The District of Columbia is spending about $15 million a year to lease space without knowing how much space it owns or needs, the General Accounting Office said in a report released yesterday.
"Without an improved system and adequate information, the District cannot know how many square feet of space it needs," the GAO report said.
The GAO, which conducts studies and audits for Congress, noted that the city is now devising a new space-reporting system and conducting a citywide building survey that should correct the problem, but recommends that until that is done, the city should not buy any new properties.
Harold Henson, the city's chief contracting officer, disagreed with the report, contending that the GAO had presented no evidence that the city is uninformed about space use.
Henson said yesterday that the city knows how much space it has and needs and is not leasing space or seeking to buy new buildings unnecessarily.
Henson criticized GAO's methods of conducting the study, asserting that it was compiled after talking to unnamed officials and reviewing a few reports and documents.

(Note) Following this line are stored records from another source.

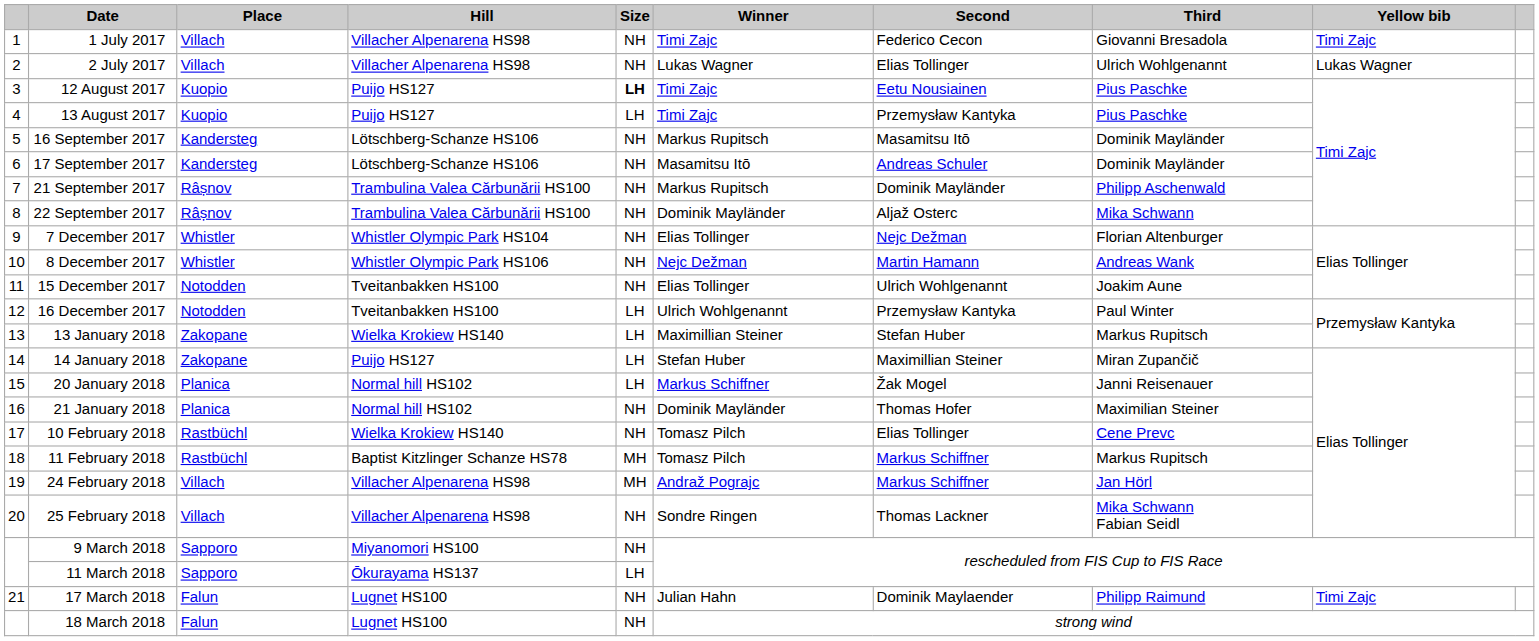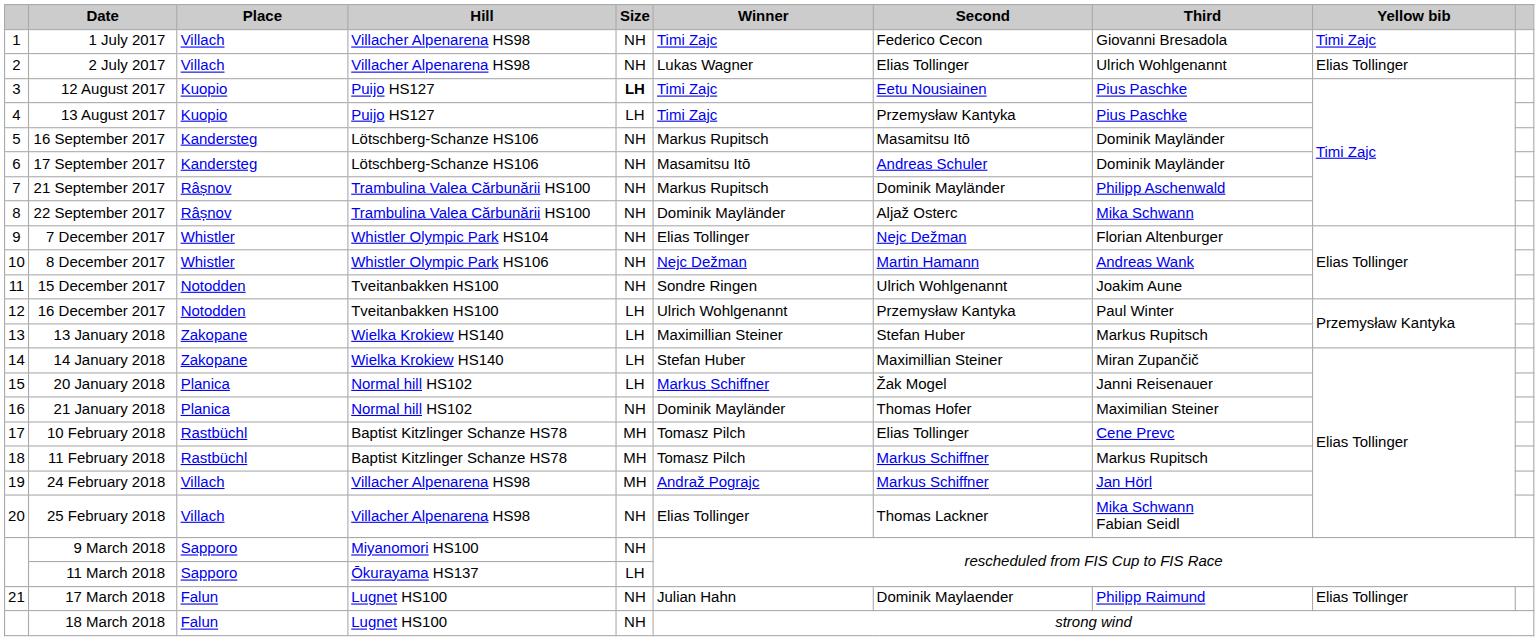2 July 2017 | Yellow bib: Lukas Wagner -> Elias Tollinger
15 December 2017 | Winner: Elias Tollinger -> Sondre Ringen
14 January 2018 | Hill: Puijo HS127 -> Wielka Krokiew HS140
10 February 2018 | Hill: Wielka Krokiew HS140 -> Baptist Kitzlinger Schanze HS78
10 February 2018 | Size: NH -> MH
25 February 2018 | Winner: Sondre Ringen -> Elias Tollinger
17 March 2018 | Yellow bib: Timi Zajc -> Elias Tollinger
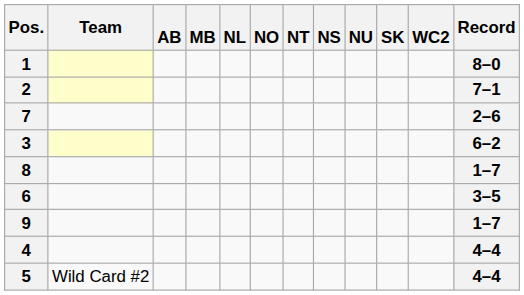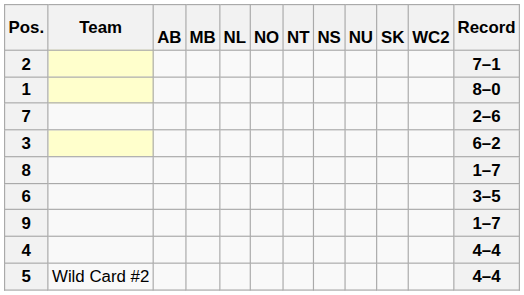rows swapped: 2 <-> 1
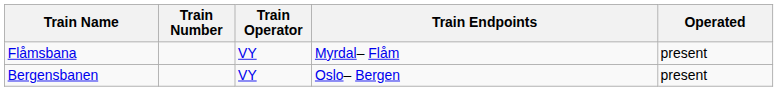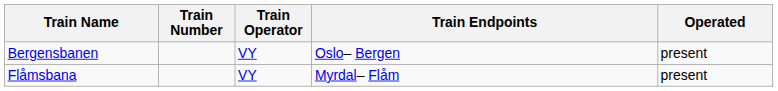rows swapped: Bergensbanen <-> Flåmsbana
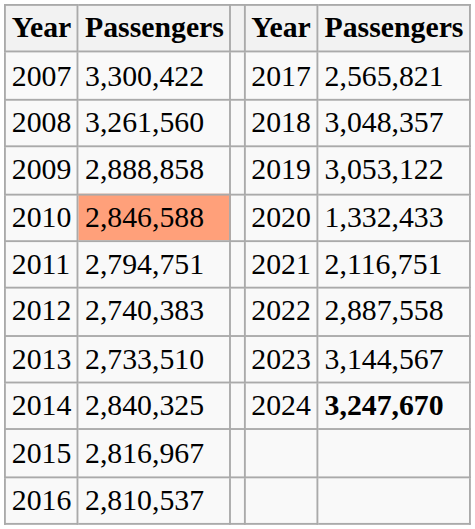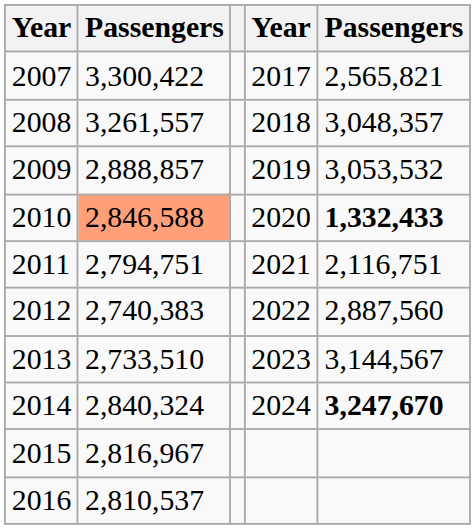2008 | column 2: 3,261,560 -> 3,261,557
2009 | column 2: 2,888,858 -> 2,888,857
2009 | column 5: 3,053,122 -> 3,053,532
2010 | column 5: normal -> bold
2012 | column 5: 2,887,558 -> 2,887,560
2014 | column 2: 2,840,325 -> 2,840,324
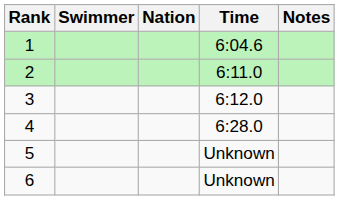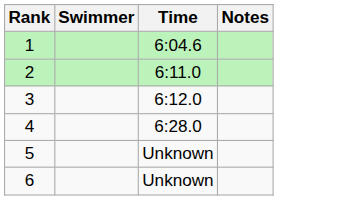- column: Nation
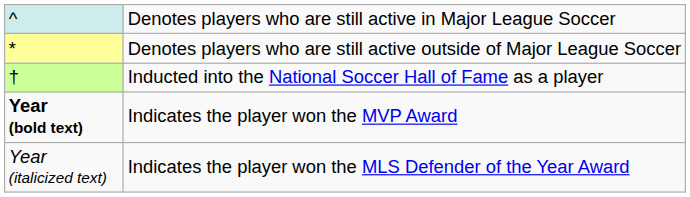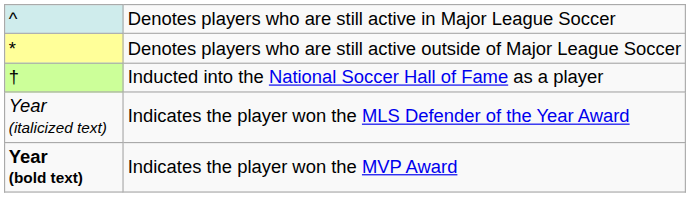rows swapped: Year (bold text) <-> Year (italicized text)
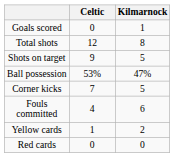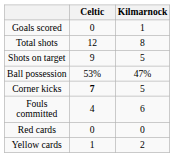Corner kicks | Celtic: normal -> bold
rows swapped: Yellow cards <-> Red cards
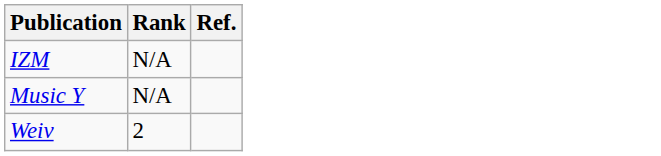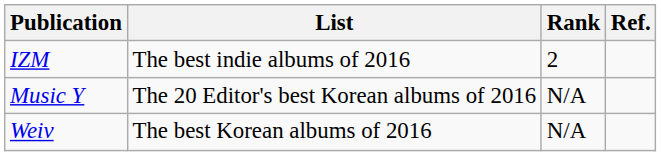+ column: List | The best indie albums of 2016 | The 20 Editor's best Korean albums of 2016 | The best Korean albums of 2016
IZM | Rank: N/A -> 2
Weiv | Rank: 2 -> N/A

The report, signed by GAO director William J. Anderson, said the agency had reviewed all 24 leases that the city had signed or renewed in fiscal 1981, and had interviewed employes familiar with the leasing process.

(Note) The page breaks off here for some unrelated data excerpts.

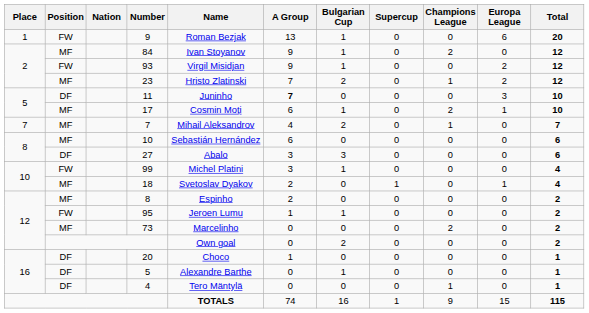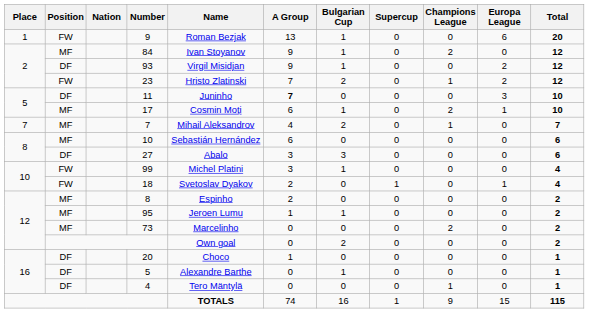93 | Position: FW -> DF
23 | Position: MF -> FW
18 | Position: MF -> FW
95 | Position: FW -> MF
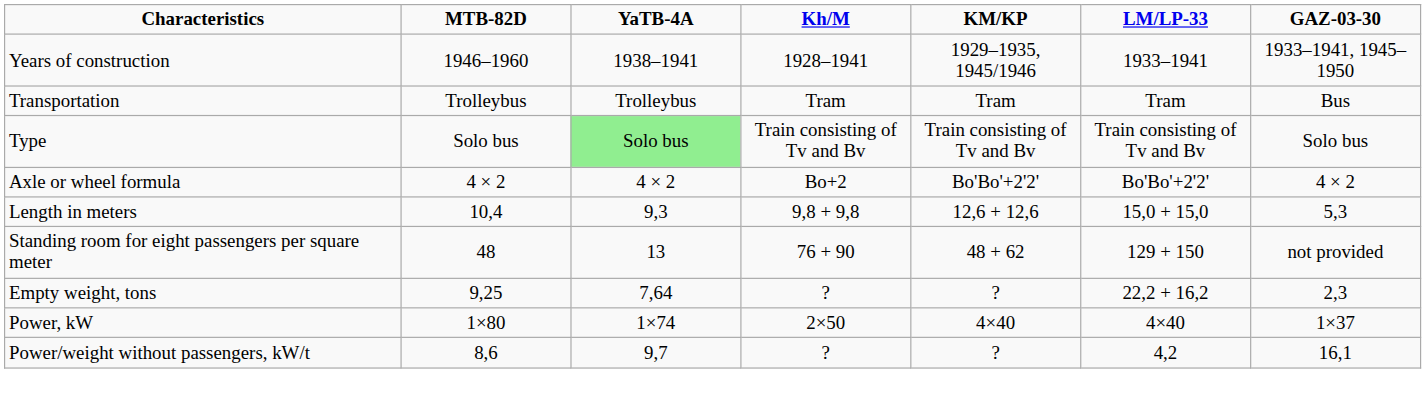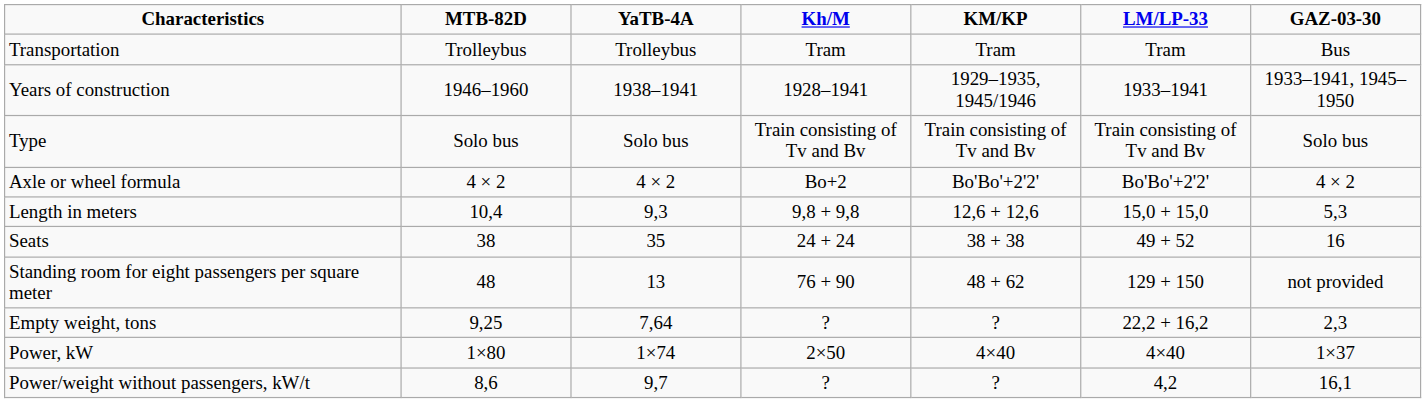rows swapped: Transportation <-> Years of construction
Type | column 3: lightgreen background -> no background
+ row: Seats | 38 | 35 | 24 + 24 | 38 + 38 | 49 + 52 | 16
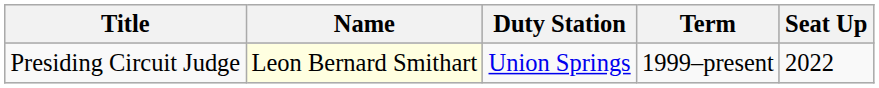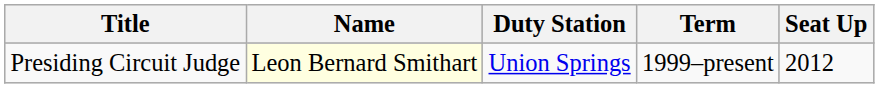Presiding Circuit Judge | Seat Up: 2022 -> 2012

The GAO said it found that Henson's Department of General Services, in all 24 leases, had failed to validate the amount of space requested by city agencies or reconcile that to the number of employes who would use the space.
The report said that a 1979 oversight report found that District government storage areas were only 61 percent used, and that department officials could not supply current comparable figures for space use in D.C. warehouses.
Henson, in a letter to GAO last Jan. 19, said the city leases 1,378,600 square feet of space at an annual cost of $11,009,640, and that the city expects an annual increase of about $1.5 million to rent the same space during the next three to five years.